*Provided data:*

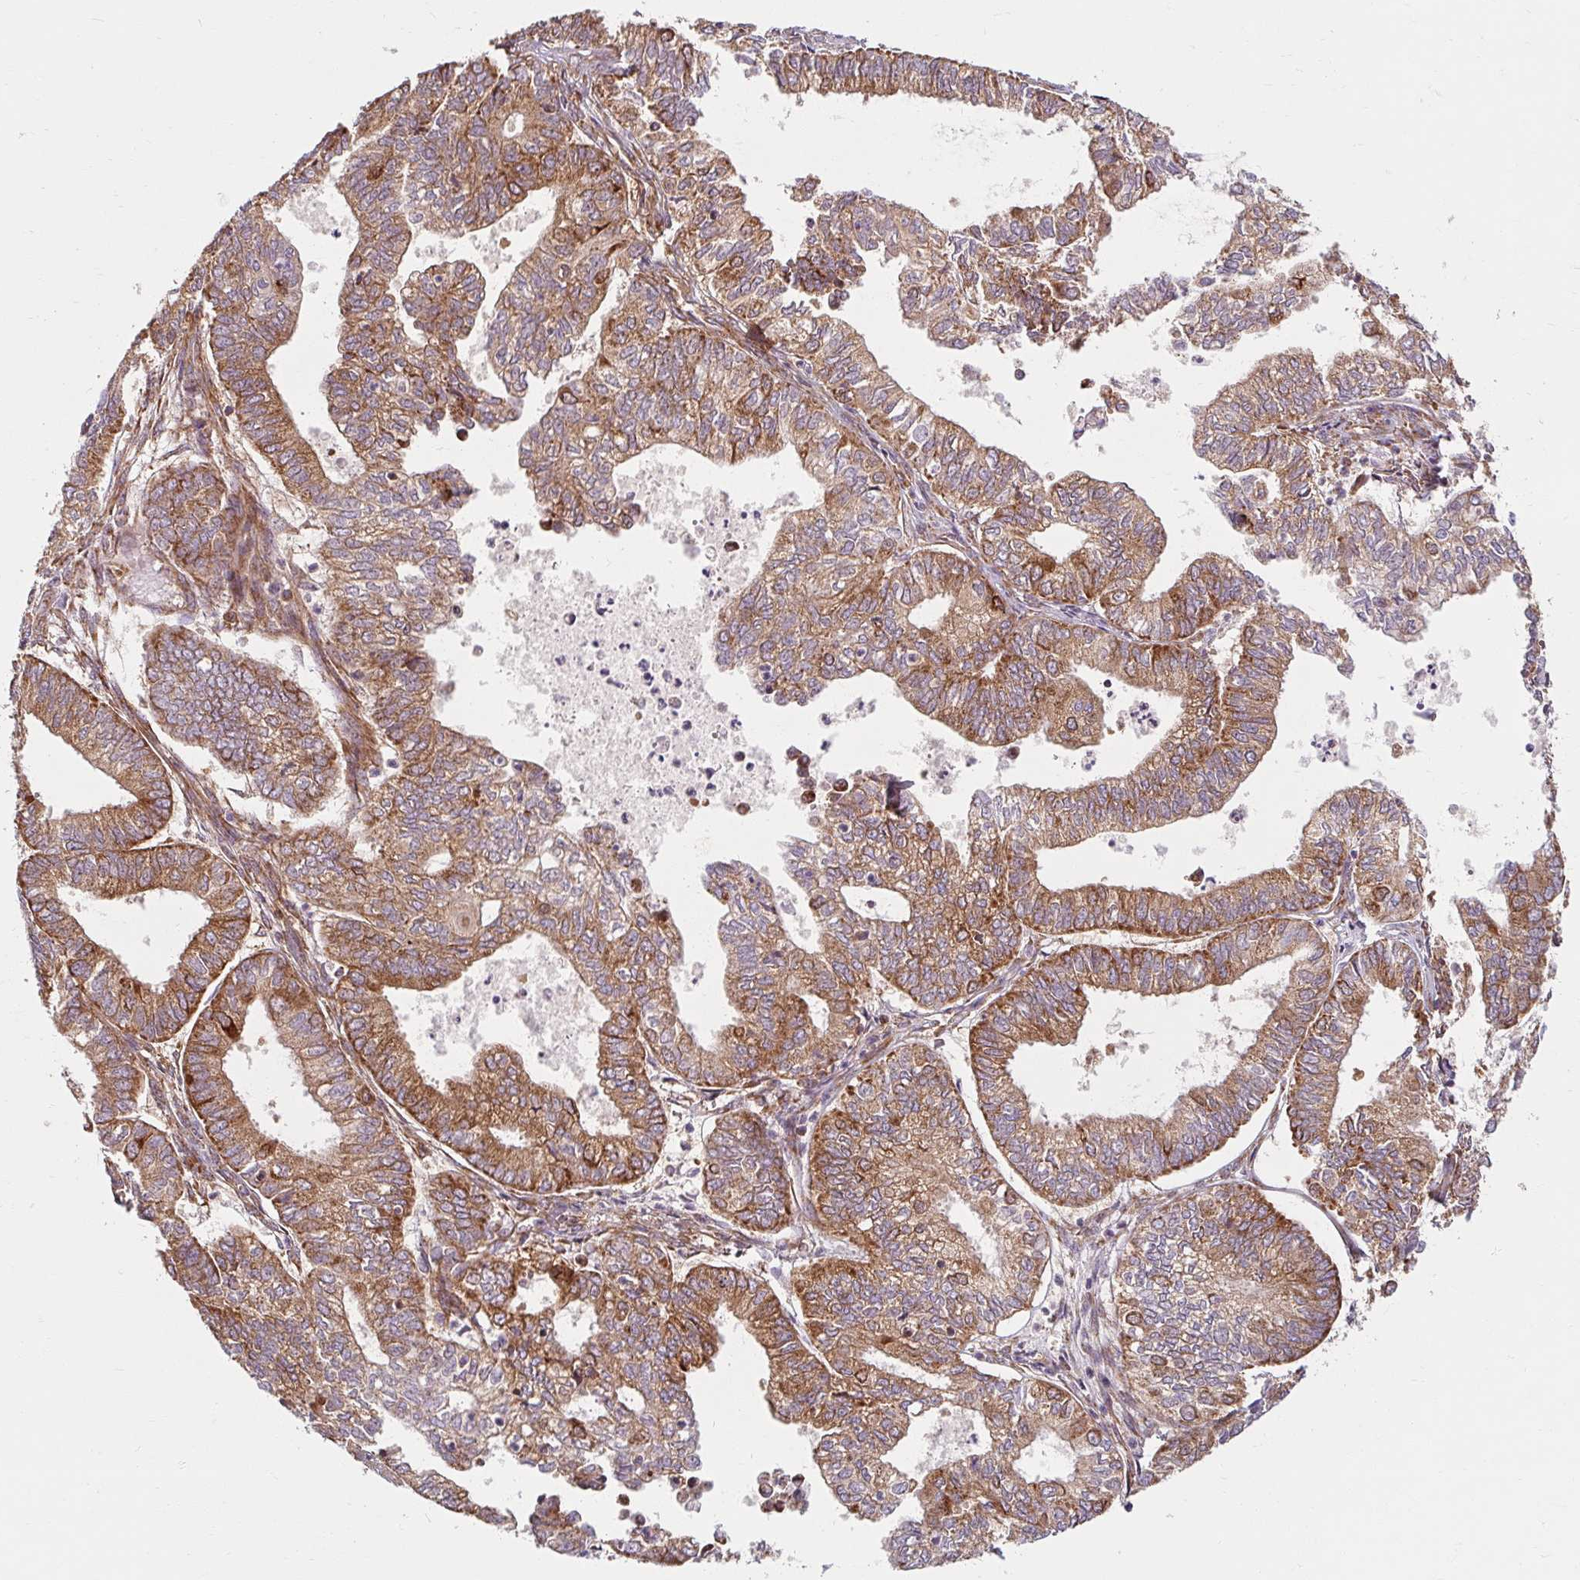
{"staining": {"intensity": "strong", "quantity": ">75%", "location": "cytoplasmic/membranous"}, "tissue": "ovarian cancer", "cell_type": "Tumor cells", "image_type": "cancer", "snomed": [{"axis": "morphology", "description": "Carcinoma, endometroid"}, {"axis": "topography", "description": "Ovary"}], "caption": "Protein expression analysis of human ovarian endometroid carcinoma reveals strong cytoplasmic/membranous staining in about >75% of tumor cells.", "gene": "BTF3", "patient": {"sex": "female", "age": 64}}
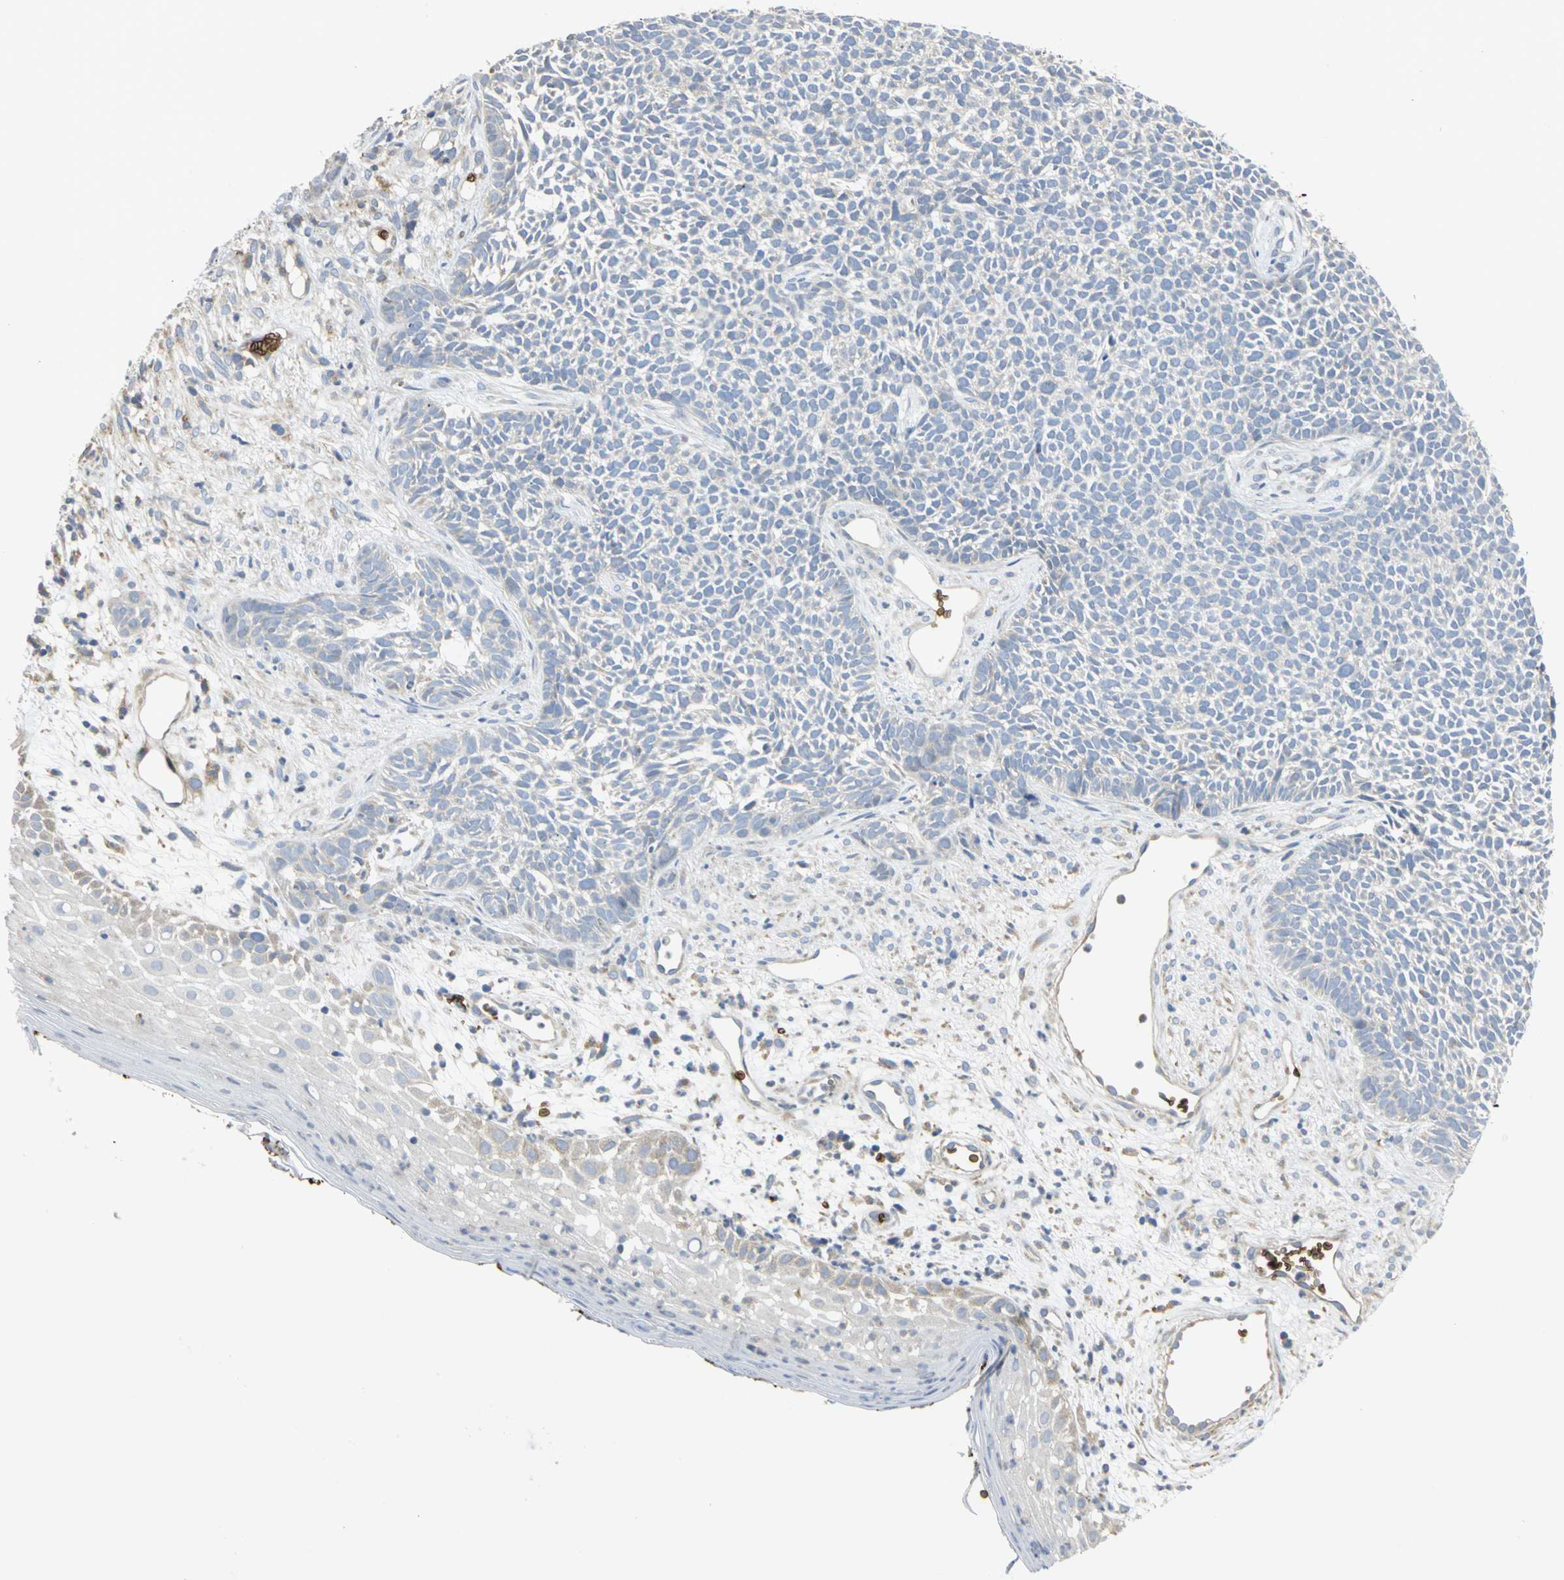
{"staining": {"intensity": "negative", "quantity": "none", "location": "none"}, "tissue": "skin cancer", "cell_type": "Tumor cells", "image_type": "cancer", "snomed": [{"axis": "morphology", "description": "Basal cell carcinoma"}, {"axis": "topography", "description": "Skin"}], "caption": "The image displays no significant staining in tumor cells of skin cancer. The staining is performed using DAB brown chromogen with nuclei counter-stained in using hematoxylin.", "gene": "ANK1", "patient": {"sex": "female", "age": 84}}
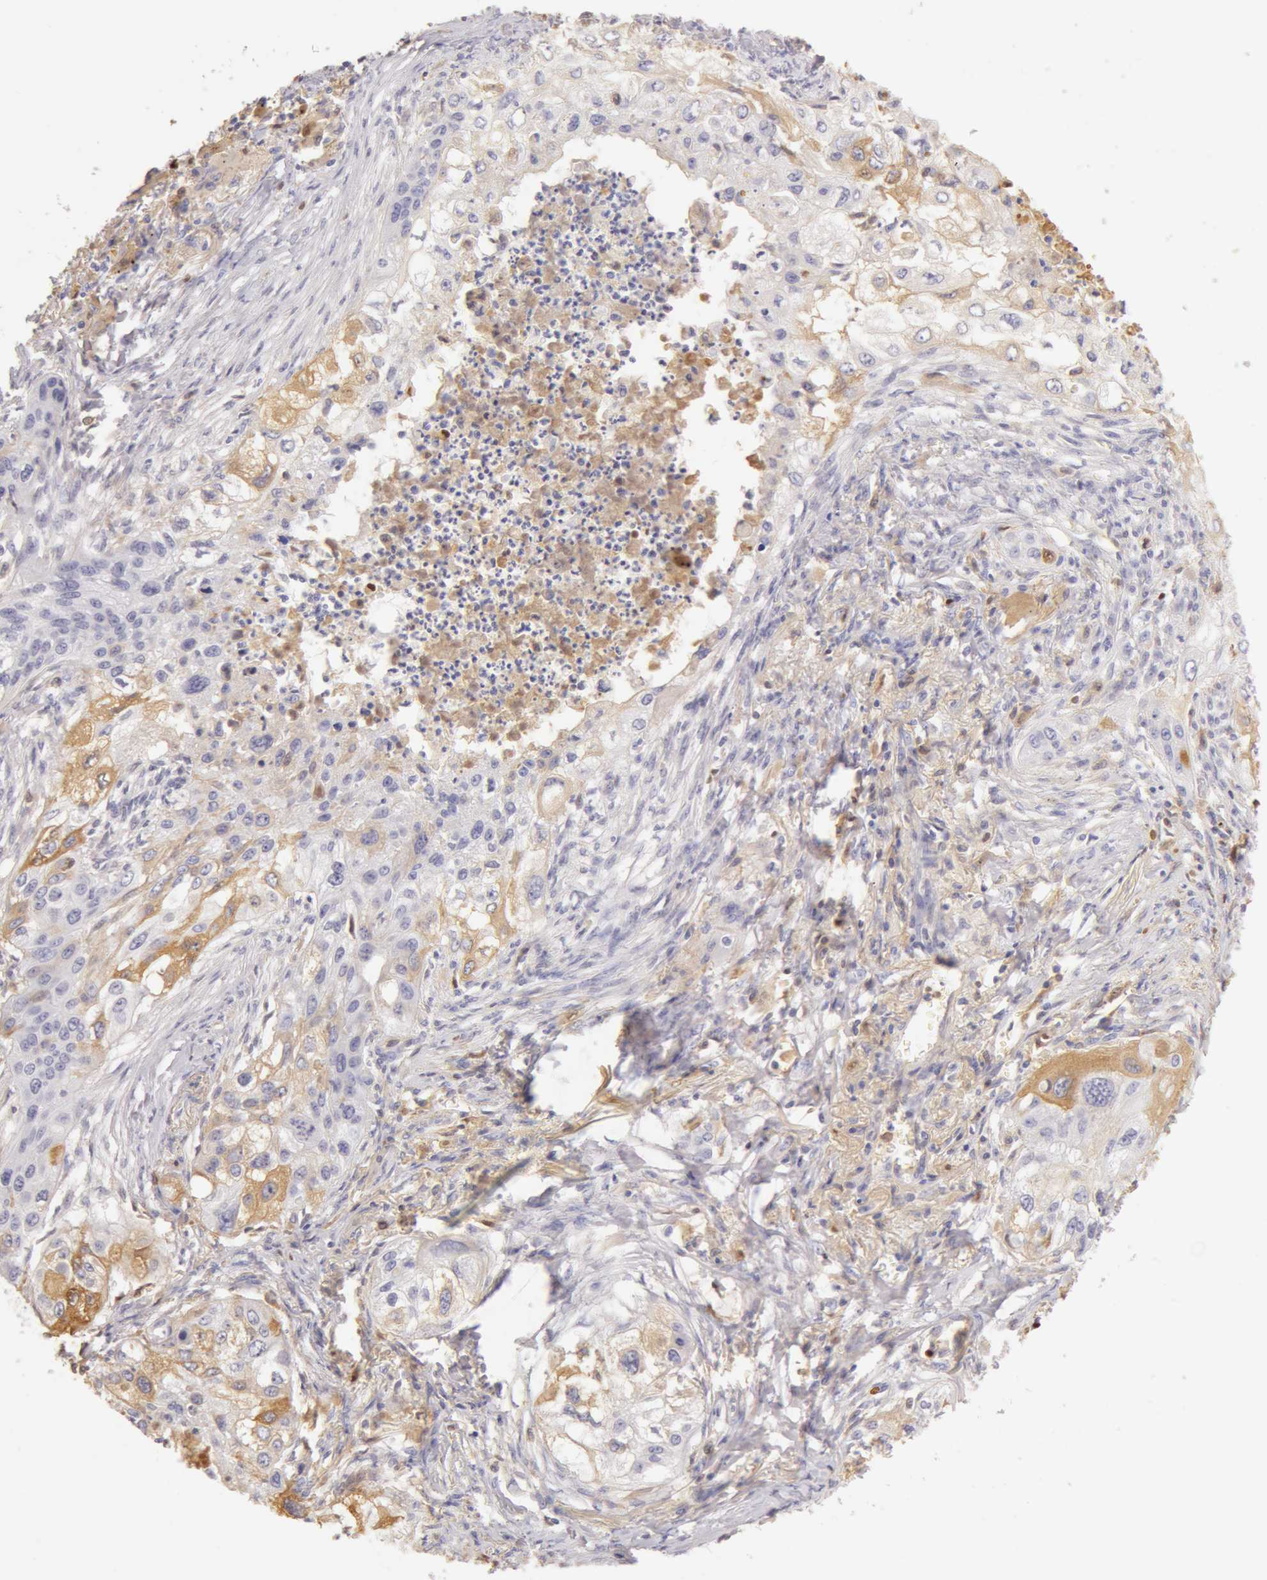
{"staining": {"intensity": "weak", "quantity": "<25%", "location": "cytoplasmic/membranous"}, "tissue": "lung cancer", "cell_type": "Tumor cells", "image_type": "cancer", "snomed": [{"axis": "morphology", "description": "Squamous cell carcinoma, NOS"}, {"axis": "topography", "description": "Lung"}], "caption": "High magnification brightfield microscopy of lung cancer stained with DAB (3,3'-diaminobenzidine) (brown) and counterstained with hematoxylin (blue): tumor cells show no significant staining. Nuclei are stained in blue.", "gene": "AHSG", "patient": {"sex": "male", "age": 71}}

*Exercise aim:* All of the material above should be set down again exactly, though not its pictures.

*Finished exercise:*
{"staining": {"intensity": "strong", "quantity": ">75%", "location": "cytoplasmic/membranous"}, "tissue": "ovarian cancer", "cell_type": "Tumor cells", "image_type": "cancer", "snomed": [{"axis": "morphology", "description": "Carcinoma, endometroid"}, {"axis": "topography", "description": "Ovary"}], "caption": "Protein expression analysis of human ovarian endometroid carcinoma reveals strong cytoplasmic/membranous staining in about >75% of tumor cells.", "gene": "BTF3", "patient": {"sex": "female", "age": 64}}
{"staining": {"intensity": "negative", "quantity": "none", "location": "none"}, "tissue": "skin cancer", "cell_type": "Tumor cells", "image_type": "cancer", "snomed": [{"axis": "morphology", "description": "Basal cell carcinoma"}, {"axis": "topography", "description": "Skin"}], "caption": "The image displays no significant staining in tumor cells of skin cancer. The staining is performed using DAB brown chromogen with nuclei counter-stained in using hematoxylin.", "gene": "ANK1", "patient": {"sex": "female", "age": 84}}
{"staining": {"intensity": "weak", "quantity": "<25%", "location": "cytoplasmic/membranous"}, "tissue": "lung cancer", "cell_type": "Tumor cells", "image_type": "cancer", "snomed": [{"axis": "morphology", "description": "Squamous cell carcinoma, NOS"}, {"axis": "topography", "description": "Lung"}], "caption": "High magnification brightfield microscopy of lung cancer stained with DAB (3,3'-diaminobenzidine) (brown) and counterstained with hematoxylin (blue): tumor cells show no significant staining. Nuclei are stained in blue.", "gene": "AHSG", "patient": {"sex": "male", "age": 71}}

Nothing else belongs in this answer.